Corporate and investment banking focus its activity on financing the development of enterprises and corporations and catering to their investment needs. Wholesale clients – which can be anywhere from different-sized companies to financial institutions or institutional investors - require more sophisticated financial products, either because of their size or the nature of their activity. In this guide we take a look at eight basic concepts that will help you understand the fundamentals of this business.
A bond is a debt security issued by a company or public administration that is sold to investors in financial markets with to raise funds to finance their activities. The issuer of the bond promises to repay the borrowed money, plus a fixed amount of interest (the so-called coupon), to the bondholder. When issuing a bond, issuers usually resort to banking institutions for assistance, who act as placement agents.
Shares are equal parts into which the capital of a company is divided. Shares are traded in stock markets. Stock markets are the places where buyers willing to pay money for shares – i.e. the demand for shares - and companies looking to raise money by selling the shares they own – i.e. the supply - converge. Thus, when demand and supply coincide, the transaction is carried out.
Corporate loans are financial transactions whereby a bank (lender) lends, pursuant to a contract or agreement between the parties, a specific amount of money to a third party (borrower), in this case a company, in exchange for an interest, called the cost of money. We can differentiate between bilateral or syndicated loans depending on whether the loan is arranged with a single lender or a group of lenders.
The term project finance refers to the financing of large infrastructure or energy projects that require particularly large investments subject to extended payback periods. They are arranged based on the long-term predictability of their cash flows and structured by means of fixed contracts with customers, suppliers, market regulators, etc. This financing activity is closely linked to the development of a country's basic infrastructures and, therefore, also contributes to its economic development.
The term trade finance refers to the portfolio of products required to facilitate international trade, and enable importers, exporters, banks, insurers, and export credit agencies (ECAs) to arrange transactions. This portfolio of products includes buyer’s credit, the issuance of letters of guarantee, the discount of invoices and insurance. This activity enables businesses and people to import and export of goods and services, mitigating the risks existing in international trade relations and simplifying transaction settlement processes.
Initial Public Offering
The term Initial Public Offering makes reference to a growth strategy whereby a company offers its shares in a regulated public market. This transaction allows companies to expedite growth by raising the funds they need to materialize their business plan, and its private shareholders to raise liquidity and materialize the value of their shares and diversify their assets.

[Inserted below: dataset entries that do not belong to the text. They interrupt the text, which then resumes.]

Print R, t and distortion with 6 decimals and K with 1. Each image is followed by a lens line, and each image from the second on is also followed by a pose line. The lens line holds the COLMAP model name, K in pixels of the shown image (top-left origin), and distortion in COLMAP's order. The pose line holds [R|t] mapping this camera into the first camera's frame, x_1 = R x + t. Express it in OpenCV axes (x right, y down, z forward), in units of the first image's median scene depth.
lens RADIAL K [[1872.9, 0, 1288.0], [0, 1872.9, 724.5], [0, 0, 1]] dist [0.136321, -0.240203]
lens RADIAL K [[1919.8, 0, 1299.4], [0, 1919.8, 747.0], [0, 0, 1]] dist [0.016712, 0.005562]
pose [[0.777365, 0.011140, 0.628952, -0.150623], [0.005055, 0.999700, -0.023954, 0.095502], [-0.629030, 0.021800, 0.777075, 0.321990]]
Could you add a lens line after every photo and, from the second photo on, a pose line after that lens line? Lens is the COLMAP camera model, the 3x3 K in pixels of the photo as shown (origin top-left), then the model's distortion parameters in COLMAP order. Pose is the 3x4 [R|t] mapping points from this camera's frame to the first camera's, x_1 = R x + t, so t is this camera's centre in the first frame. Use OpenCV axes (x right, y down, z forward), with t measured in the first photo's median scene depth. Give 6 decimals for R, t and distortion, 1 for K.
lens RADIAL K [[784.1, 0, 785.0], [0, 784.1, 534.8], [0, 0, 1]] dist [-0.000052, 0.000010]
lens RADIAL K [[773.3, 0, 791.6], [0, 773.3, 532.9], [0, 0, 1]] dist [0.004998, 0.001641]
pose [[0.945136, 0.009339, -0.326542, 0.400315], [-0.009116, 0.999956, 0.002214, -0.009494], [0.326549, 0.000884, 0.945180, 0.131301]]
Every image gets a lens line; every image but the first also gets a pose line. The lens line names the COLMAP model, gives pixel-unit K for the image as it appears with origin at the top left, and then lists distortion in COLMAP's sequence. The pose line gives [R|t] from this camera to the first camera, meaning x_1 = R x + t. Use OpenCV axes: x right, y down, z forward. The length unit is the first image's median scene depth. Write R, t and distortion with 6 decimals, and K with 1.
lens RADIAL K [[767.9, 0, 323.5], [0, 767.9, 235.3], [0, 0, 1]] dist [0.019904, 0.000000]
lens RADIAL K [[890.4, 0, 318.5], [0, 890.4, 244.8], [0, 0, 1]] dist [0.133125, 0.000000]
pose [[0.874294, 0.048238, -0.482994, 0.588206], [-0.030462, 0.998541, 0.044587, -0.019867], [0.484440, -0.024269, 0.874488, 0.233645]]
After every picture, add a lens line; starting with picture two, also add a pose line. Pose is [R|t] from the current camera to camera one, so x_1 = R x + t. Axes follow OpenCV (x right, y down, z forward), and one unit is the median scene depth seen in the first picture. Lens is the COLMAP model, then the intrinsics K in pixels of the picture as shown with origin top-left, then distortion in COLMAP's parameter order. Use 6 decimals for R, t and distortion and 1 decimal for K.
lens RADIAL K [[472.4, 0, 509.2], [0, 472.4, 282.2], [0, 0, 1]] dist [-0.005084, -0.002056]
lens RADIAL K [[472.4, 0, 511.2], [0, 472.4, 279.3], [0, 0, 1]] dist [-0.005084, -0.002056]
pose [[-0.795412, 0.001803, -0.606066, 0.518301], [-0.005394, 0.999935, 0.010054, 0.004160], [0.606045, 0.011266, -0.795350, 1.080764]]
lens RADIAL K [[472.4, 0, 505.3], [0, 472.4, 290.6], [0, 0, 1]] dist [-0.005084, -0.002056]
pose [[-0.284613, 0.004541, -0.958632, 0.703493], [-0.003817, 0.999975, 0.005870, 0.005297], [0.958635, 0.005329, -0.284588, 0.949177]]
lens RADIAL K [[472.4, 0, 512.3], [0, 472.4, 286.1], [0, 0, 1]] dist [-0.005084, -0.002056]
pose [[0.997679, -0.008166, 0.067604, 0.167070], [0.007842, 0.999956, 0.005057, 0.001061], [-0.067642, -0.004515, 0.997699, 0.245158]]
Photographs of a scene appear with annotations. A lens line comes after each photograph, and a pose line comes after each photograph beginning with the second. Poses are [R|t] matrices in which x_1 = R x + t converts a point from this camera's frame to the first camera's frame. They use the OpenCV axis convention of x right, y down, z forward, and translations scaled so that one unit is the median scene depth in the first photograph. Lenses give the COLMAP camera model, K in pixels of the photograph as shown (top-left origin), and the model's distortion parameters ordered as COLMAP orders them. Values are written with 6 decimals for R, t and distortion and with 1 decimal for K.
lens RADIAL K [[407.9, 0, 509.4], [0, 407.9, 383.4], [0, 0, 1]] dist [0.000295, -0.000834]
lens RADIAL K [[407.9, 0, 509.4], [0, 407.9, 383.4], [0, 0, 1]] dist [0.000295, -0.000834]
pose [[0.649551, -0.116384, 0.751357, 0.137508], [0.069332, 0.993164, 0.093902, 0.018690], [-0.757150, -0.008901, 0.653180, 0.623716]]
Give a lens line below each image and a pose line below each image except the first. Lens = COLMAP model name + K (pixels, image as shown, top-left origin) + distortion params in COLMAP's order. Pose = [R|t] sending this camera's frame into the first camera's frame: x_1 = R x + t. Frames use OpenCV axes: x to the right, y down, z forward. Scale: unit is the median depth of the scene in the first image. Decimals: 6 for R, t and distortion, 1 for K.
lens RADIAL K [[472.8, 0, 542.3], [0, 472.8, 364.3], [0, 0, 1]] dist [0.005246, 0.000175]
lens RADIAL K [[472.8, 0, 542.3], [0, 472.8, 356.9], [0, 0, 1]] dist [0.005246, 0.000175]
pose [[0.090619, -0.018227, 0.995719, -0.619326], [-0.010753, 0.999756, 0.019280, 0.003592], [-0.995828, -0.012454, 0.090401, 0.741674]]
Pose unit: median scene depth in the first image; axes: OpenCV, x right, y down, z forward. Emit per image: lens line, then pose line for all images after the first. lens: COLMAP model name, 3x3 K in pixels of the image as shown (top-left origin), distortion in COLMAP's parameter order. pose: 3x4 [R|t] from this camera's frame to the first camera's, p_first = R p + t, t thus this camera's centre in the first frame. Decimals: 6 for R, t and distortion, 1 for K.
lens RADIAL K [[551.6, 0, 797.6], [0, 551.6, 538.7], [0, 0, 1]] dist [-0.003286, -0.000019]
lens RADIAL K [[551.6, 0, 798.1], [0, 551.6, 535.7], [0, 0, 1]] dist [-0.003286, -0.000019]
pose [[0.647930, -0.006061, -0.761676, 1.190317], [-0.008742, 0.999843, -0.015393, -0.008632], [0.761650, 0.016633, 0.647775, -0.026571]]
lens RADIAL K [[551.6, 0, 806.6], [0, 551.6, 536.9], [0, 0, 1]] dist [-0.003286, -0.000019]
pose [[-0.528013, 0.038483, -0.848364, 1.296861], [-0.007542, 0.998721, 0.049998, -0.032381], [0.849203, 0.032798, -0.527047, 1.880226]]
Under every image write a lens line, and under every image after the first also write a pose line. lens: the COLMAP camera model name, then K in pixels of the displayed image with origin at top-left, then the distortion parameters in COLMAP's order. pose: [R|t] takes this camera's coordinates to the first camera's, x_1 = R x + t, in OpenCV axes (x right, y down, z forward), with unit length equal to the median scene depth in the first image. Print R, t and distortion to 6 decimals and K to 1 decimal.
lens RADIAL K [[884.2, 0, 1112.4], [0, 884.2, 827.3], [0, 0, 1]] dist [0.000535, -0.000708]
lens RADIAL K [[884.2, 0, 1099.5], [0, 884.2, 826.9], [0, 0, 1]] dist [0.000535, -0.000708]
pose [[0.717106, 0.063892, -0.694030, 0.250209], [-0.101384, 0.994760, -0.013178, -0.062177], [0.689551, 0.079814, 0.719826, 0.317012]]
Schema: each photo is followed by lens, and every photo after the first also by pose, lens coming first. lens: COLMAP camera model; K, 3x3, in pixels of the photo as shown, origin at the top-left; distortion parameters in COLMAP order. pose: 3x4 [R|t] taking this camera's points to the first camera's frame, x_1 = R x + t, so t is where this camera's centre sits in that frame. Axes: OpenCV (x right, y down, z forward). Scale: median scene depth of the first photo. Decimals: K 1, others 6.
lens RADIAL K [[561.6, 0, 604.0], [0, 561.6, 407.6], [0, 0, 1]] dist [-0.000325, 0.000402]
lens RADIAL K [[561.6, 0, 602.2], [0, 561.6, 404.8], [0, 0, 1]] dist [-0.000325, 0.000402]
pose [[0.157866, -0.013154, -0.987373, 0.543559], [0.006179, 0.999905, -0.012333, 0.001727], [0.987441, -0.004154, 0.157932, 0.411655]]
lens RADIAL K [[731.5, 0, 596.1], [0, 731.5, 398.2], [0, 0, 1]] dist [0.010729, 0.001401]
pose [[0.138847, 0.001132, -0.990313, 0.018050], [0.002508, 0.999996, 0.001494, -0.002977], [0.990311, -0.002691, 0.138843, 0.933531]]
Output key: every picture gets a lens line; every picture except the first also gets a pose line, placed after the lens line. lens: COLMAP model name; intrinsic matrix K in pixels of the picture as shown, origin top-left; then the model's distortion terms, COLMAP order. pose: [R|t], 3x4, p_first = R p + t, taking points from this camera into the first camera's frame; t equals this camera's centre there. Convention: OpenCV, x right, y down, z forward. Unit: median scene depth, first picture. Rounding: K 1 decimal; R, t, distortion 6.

A capital increase is a process whereby a company increases its share capital. In other words, it entails providing the company with more value and more goods. To increase its capital, a company normally issues new shares or directly increases the share value of the company without requiring shareholders to make any additional disbursements.
The M&A activity (M&A stands for Mergers & Acquisitions) is a term coined to refer to a business growth strategy whereby a company acquires, buys a stake, partners or takes control over the business or assets of another company to expand its current business or venture into new ones. Banks act as financial advisors, focus on solving the corporate problems of the companies and provide ideas aimed at generating value for shareholders.